┌─ Provided information

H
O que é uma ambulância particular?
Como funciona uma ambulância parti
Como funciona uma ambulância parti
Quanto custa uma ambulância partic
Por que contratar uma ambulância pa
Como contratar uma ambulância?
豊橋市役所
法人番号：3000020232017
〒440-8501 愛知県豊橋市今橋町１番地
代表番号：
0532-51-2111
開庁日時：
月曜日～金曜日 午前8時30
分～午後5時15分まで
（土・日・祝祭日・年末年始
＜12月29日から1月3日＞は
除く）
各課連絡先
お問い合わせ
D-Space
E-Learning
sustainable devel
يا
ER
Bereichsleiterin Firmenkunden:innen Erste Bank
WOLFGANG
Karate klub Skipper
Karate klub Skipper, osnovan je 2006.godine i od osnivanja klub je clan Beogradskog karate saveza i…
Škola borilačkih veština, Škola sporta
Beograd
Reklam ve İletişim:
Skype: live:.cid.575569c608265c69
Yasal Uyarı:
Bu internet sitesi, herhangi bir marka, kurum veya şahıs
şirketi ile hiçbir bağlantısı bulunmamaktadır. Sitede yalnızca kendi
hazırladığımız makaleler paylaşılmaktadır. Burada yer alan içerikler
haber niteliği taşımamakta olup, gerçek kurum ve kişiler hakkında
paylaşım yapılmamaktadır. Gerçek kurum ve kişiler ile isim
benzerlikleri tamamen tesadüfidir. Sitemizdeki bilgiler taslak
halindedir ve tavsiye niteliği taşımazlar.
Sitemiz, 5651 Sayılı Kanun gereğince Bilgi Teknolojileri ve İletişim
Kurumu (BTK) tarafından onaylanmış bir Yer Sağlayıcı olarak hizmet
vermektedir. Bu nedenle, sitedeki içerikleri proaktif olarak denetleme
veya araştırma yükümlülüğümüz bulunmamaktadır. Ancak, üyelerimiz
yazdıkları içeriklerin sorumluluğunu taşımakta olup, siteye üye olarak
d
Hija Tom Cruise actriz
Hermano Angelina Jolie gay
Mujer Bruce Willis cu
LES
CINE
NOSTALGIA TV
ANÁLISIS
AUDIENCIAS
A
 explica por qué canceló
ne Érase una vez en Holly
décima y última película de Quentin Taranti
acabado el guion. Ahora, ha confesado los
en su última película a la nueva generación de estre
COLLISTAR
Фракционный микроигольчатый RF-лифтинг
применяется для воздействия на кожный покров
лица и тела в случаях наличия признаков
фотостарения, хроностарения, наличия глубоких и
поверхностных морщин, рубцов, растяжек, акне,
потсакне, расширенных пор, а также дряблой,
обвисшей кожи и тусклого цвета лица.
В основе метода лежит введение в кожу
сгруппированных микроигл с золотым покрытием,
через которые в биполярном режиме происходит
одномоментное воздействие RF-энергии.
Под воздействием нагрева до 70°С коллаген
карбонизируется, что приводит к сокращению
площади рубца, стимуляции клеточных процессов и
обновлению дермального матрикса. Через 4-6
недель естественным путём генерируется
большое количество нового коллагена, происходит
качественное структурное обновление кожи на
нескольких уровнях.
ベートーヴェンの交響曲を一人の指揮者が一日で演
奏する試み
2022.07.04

└─

§ Problem details: Copy every line of all the items above, with no changes.

§ Exercise solution:
H
O que é uma ambulância particular?
Como funciona uma ambulância parti
Como funciona uma ambulância parti
Quanto custa uma ambulância partic
Por que contratar uma ambulância pa
Como contratar uma ambulância?
豊橋市役所
法人番号：3000020232017
〒440-8501 愛知県豊橋市今橋町１番地
代表番号：
0532-51-2111
開庁日時：
月曜日～金曜日 午前8時30
分～午後5時15分まで
（土・日・祝祭日・年末年始
＜12月29日から1月3日＞は
除く）
各課連絡先
お問い合わせ
D-Space
E-Learning
sustainable devel
يا
ER
Bereichsleiterin Firmenkunden:innen Erste Bank
WOLFGANG
Karate klub Skipper
Karate klub Skipper, osnovan je 2006.godine i od osnivanja klub je clan Beogradskog karate saveza i…
Škola borilačkih veština, Škola sporta
Beograd
Reklam ve İletişim:
Skype: live:.cid.575569c608265c69
Yasal Uyarı:
Bu internet sitesi, herhangi bir marka, kurum veya şahıs
şirketi ile hiçbir bağlantısı bulunmamaktadır. Sitede yalnızca kendi
hazırladığımız makaleler paylaşılmaktadır. Burada yer alan içerikler
haber niteliği taşımamakta olup, gerçek kurum ve kişiler hakkında
paylaşım yapılmamaktadır. Gerçek kurum ve kişiler ile isim
benzerlikleri tamamen tesadüfidir. Sitemizdeki bilgiler taslak
halindedir ve tavsiye niteliği taşımazlar.
Sitemiz, 5651 Sayılı Kanun gereğince Bilgi Teknolojileri ve İletişim
Kurumu (BTK) tarafından onaylanmış bir Yer Sağlayıcı olarak hizmet
vermektedir. Bu nedenle, sitedeki içerikleri proaktif olarak denetleme
veya araştırma yükümlülüğümüz bulunmamaktadır. Ancak, üyelerimiz
yazdıkları içeriklerin sorumluluğunu taşımakta olup, siteye üye olarak
d
Hija Tom Cruise actriz
Hermano Angelina Jolie gay
Mujer Bruce Willis cu
LES
CINE
NOSTALGIA TV
ANÁLISIS
AUDIENCIAS
A
 explica por qué canceló
ne Érase una vez en Holly
décima y última película de Quentin Taranti
acabado el guion. Ahora, ha confesado los
en su última película a la nueva generación de estre
COLLISTAR
Фракционный микроигольчатый RF-лифтинг
применяется для воздействия на кожный покров
лица и тела в случаях наличия признаков
фотостарения, хроностарения, наличия глубоких и
поверхностных морщин, рубцов, растяжек, акне,
потсакне, расширенных пор, а также дряблой,
обвисшей кожи и тусклого цвета лица.
В основе метода лежит введение в кожу
сгруппированных микроигл с золотым покрытием,
через которые в биполярном режиме происходит
одномоментное воздействие RF-энергии.
Под воздействием нагрева до 70°С коллаген
карбонизируется, что приводит к сокращению
площади рубца, стимуляции клеточных процессов и
обновлению дермального матрикса. Через 4-6
недель естественным путём генерируется
большое количество нового коллагена, происходит
качественное структурное обновление кожи на
нескольких уровнях.
ベートーヴェンの交響曲を一人の指揮者が一日で演
奏する試み
2022.07.04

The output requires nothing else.